Vorgegebener Text:
________________________
Selbstüberhebung unter dem Deckmantel der Humanität! Unverschämtheit im Büßergewand der Bescheidenheit! Missachtung menschlichen Willens, freiheitstötende Gesinnung! Respektloser Menschenbehandlung unter dem Vorwand höchster Achtung für das Humane! Es zählt nicht der freie Wille, sondern nur das eigene Ideal vom Humanen. Kryptischer Totalitarismus unter dem Schirm fürsorglicher Humanität!

Selbst beim freiwilligen Tausch soll die Verteilungsparanoia gelten: Was der eine bekommt, kriegt der andere nicht mehr. Hat der eine einen Vorteil, muss der andere im Nachteil sein. Das beste Ergebnis ist die perfekte Teilung. Die liegt da, wo jeder gleich viel hat. Das ist die gerechte Lösung.

Doch wie perfekt eine Teilung ist, entscheidet fast jeder anders. Und bei Dauerbeziehungen darf er den Blick nicht auf einen einzelnen Tauschakt lenken. Bei Ehepartnern[5], die für sich eine perfekte Teilung von Aufgaben und Vermögen gefunden haben, mögen Außenstehende dennoch eine Ausbeutung der Ehefrau oder des Ehemannes erkennen. Wer entscheidet das? Die Ehepartner selbst, sagt der Liberale. Dabei kann in verschiedenen Ehen durchaus anders über ausbeutungsfreie Beziehungen gedacht werden. Dann gibt es mehrere gerechte Lösungen. Was jeweils Gerechtigkeit ist, hängt allein vom Willen der Beteiligten ab. Und da gilt: Jeder Jeck ist anders! Also: Freimus statt Sozialheit oder Freibier statt Sozialmus!

Der Sozialist räumt dagegen außenstehenden Meinungen den Vorrang ein vor der Meinung der Beteiligten. Im politischen System sind das Auffassungen einer Partei oder eines Diktators. Er glaubt sich allein oder diese Instanzen im Besitz des „richtigen Maßstabs für bzw. gegen Ausbeutung“. Dessen moralische Qualität erlaubt ihm, die „ausbeutungslose Situation“ selbst gegen den Willen der Beteiligten herzustellen! Ergebnis ist eine Ausbeutung, an der sich auch die politischen Instanzen bedienen.

Für alle, die vom „idealen Sozialismus“ mit Freiheit träumen: Die Nichtanerkennung von Freiheitsrechten ist jedem sozialistischen System immanent. Es gibt keinen „vegetarischen Schlachthof“ und keinen „demokratischen Sozialismus“ (Leon Neschle 18)! Das ist nicht nur Sache der noch real vegetierenden Sozialistenregime.

Die Entwürdigung der Freiheit folgt ideologisch aus der Vorstellung, mit jedem Tausch (freiwillig oder nicht) sei Ausbeutung verbunden, insbesondere mit dem zwischen Arbeit gegen Geld. Und aus der moralisch-ideologischen Anmaßung, allein den eigenen Maßstab anzuwenden! Ausbeutung ist, was diesem Maßstab nicht entspricht. Wo und weil sich der hinter Floskeln verbirgt, wird staatliches Tun beliebig. Der sozialistische Mensch ist bloß, nicht frei! Also bloß nicht frei! Das ist die ganze schöne „Humanwirtschaft“ dabei!
________________________
Verfügbare Daten:
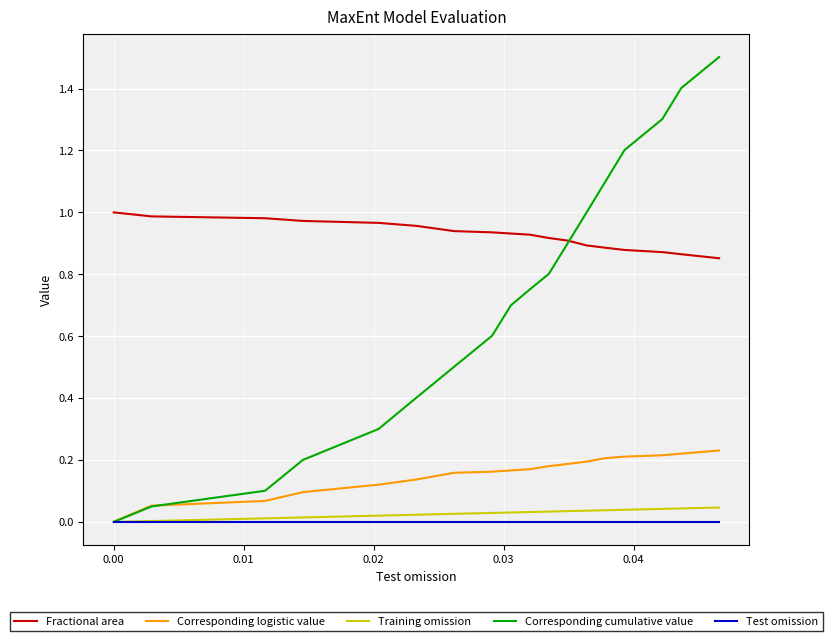

True or false: Fractional area and Test omission cross at least once.

False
________________________
Was zu tun ist:
1. Schreibe im Text über Freiheit und Sozialismus den Abschnitt von „Für alle, die“ bis „real vegetierenden Sozialistenregime.“ noch einmal ab und tausche dabei „Schlachthof“ gegen „Fleischerladen“ aus.
2. Führe den Text über Freiheit und Sozialismus im Anschluss an seinen letzten Satz weiter.

Ergebnisse je Aufgabe:
1.
Für alle, die vom „idealen Sozialismus“ mit Freiheit träumen: Die Nichtanerkennung von Freiheitsrechten ist jedem sozialistischen System immanent. Es gibt keinen „vegetarischen Fleischerladen“ und keinen „demokratischen Sozialismus“ (Leon Neschle 18)! Das ist nicht nur Sache der noch real vegetierenden Sozialistenregime.

2.
Neschle würde sich strikt verbitten, dass andere bestimmen, was für ihn „gerecht“ ist! Er schließt Verträge nur ab, wenn sie aus seiner Sicht einen Vorteil für ihn bringen. Auch er ist „wirklich Arbeitsleistender“. Braucht er einen Vormund, dann nicht Herrn Creutz, der trotz der inhumanen Sprach-Burka „Humankapital“ seinen Röntgenblick bis tief in die nackten Tatsachen der Ausbeutung „wirklich Arbeitsleistender“ dringen lässt. Solche Durchblicker haben immer schon gefehlt. Weit! Und vor allem Neschle gerade noch!

Dazu sagt Neschle mit Wolfgang Neuss: Lacht auf Verdummte dieser Erde!

Der Mensch muss sterben, viel zu früh,

doch Kapital, das ohne Müh’ (?!)

uns Zins-es-Zinsen immer gab,

das sieht niemals sein Euro-Grab?!

Nein, diese Dummheit ist nicht erblich,

und trotzdem ist sie wohl unsterblich!

Der Bonhomme, der will stets das Gute,

ihm ist ja so „sozial“ zumute.

So stolz erfüllt ihn die Moral,

da ist das Ende ihm egal.

So wird er Teil von jener Kraft,

die Gutes will, doch Böses schafft!


[1] Nachfolgende Zitate sind von Helmut Creutz in der März/April-Ausgabe 2005 der Zeitschrift Humanwirtschaft: „Humankapital“ – Das Unwort des Jahres 2004! Neschle verzichtet ja sonst auf Zitate. Das Pseudonym braucht schließlich einen Grund: Nur was wirklich nicht zitierwürdig ist, das zitiert Neschle dann doch. – Auseinandersetzungen mit dialektischen Verfassern färben ab!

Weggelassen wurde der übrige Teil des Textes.